You can’t touch this kind of thing in Java.

Why I hate Microsoft Software – part I

Monday, April 3rd, 2006

At work we have a bunch of web pages that display information in tabular format. I have a project that needs to track a bunch of changes to the data in the database displayed in web pages in tabular format. I manage projects in Excel because MS Project is impossibly complex for the average person and Project X isn’t ready yet.

(When it ships, Project X will rock – it uses ObjectiveCLIPS which means it will be easy to hack its behavior and, more importantly, will act logically in the first place. But I digress)

Anyhow, I need to update my spreadsheet copy of this tabular data from the web page every week to make status reports. It seems to me that the sensible thing would be for html tables I select and copy to be put onto the clipboard in some format that Excel understands means TABLE. That would be the sensible thing. Which is likely why it doesn’t happen. Pasting a copied HTML table into Excel results in all the text being concatenated into a single field as one long string. What idiot thought that was the right thing to do? So much for application integration. They own the entire thing and they can’t make it work sensibly.

Instead, I had to rely on Squeak and the HTML parser I built to do http://www.badpage.info’s validator to extract the data into a tabular format (I used an array of dictionaries) that I could then use to output a csv file (comma separated values) that Excel will recognize.

Which resulted in me writing an entire app in Seaside and pitching Excel altogether. I mean, if I’ve got to write code anyhow, hey.

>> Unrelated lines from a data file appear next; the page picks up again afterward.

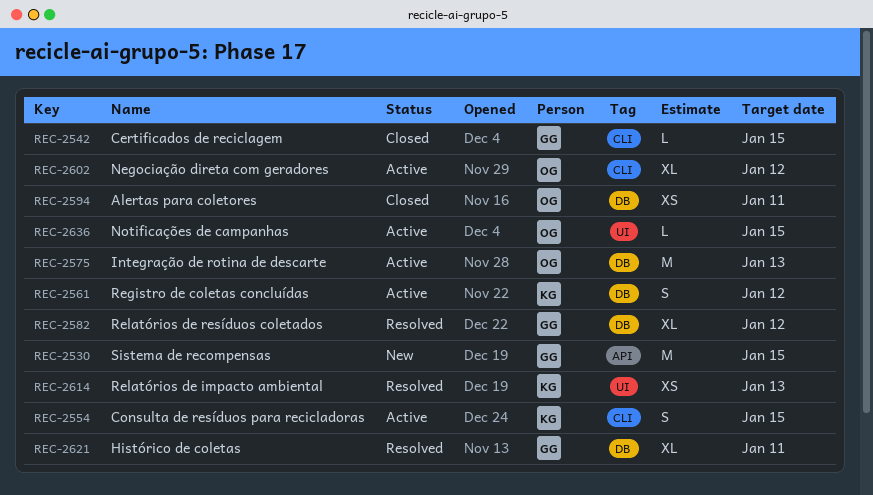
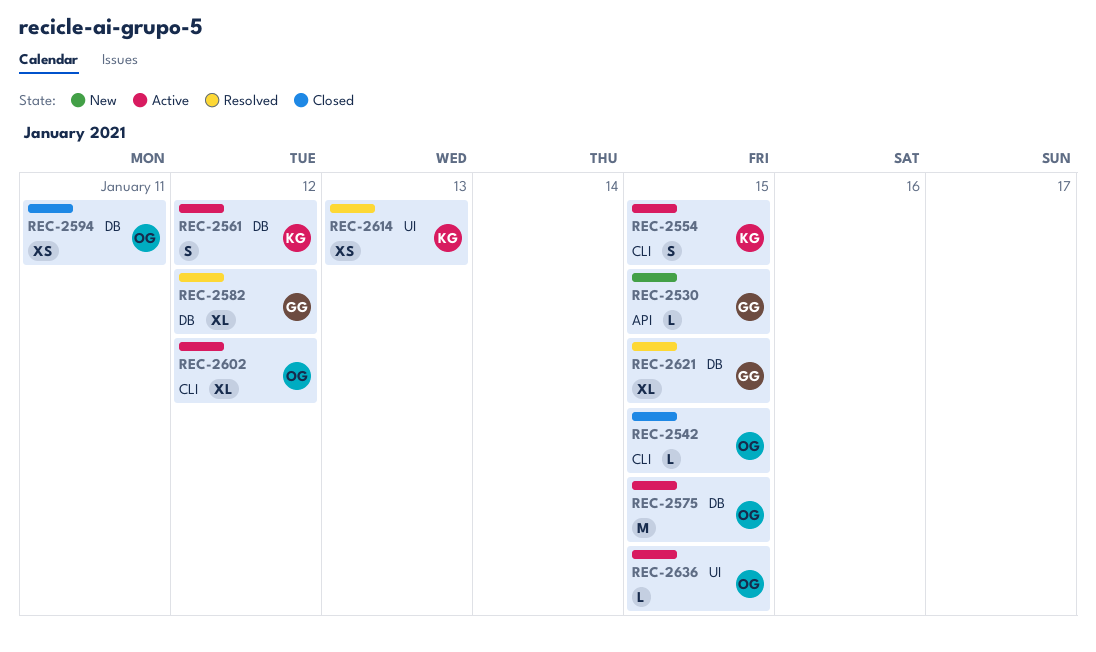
REC-2530, estimate: M -> L
REC-2542, owner: GG -> OG
REC-2575, due: Jan 13 -> Jan 15
REC-2621, due: Jan 11 -> Jan 15

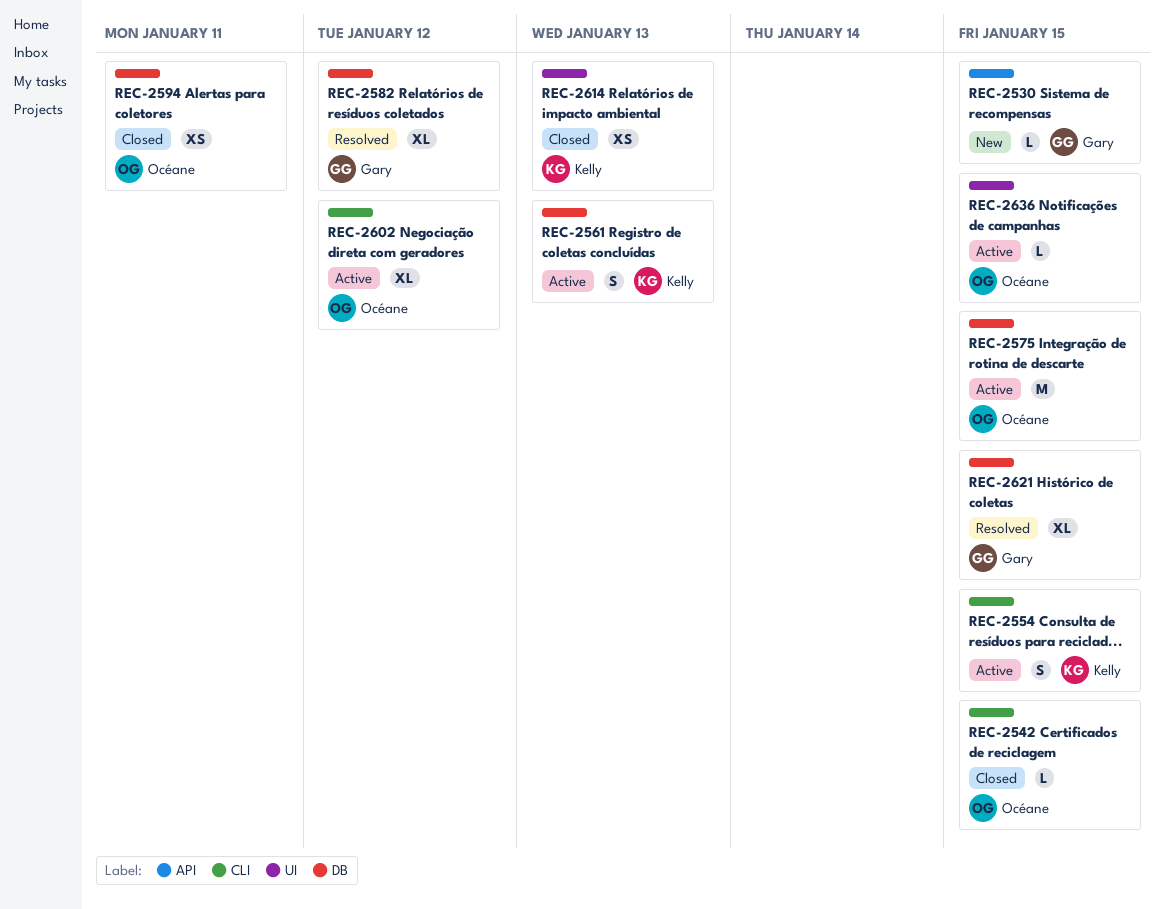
REC-2561, due: Jan 12 -> Jan 13
REC-2614, status: Resolved -> Closed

I do think this is one of those tasks that DabbleDB was made for. Pity its not out yet.

Intel native Squeak VM for Mac OS X

Sunday, April 2nd, 2006

I’ve finally figured out how to build an intel version of the Squeak VM for Unix. Thanks to some generous help fromJohn M McIntosh I’ve managed to get the Unix VM running faster than usual. I stick to the Unix VM to avoid any compatibility surprises as I develop on my Mac, but deploy to a Linux box in a hosting facility. The Unix VM has some advantages for interfacing with command line tools as well. If you’d like a copy, go ahead and grab it.

On the other hand, if all you are doing is playing on the Mac, then the Carbon based VM that John maintains is about 20% faster. It is also a universal binary. The Unix build I provide is Intel only.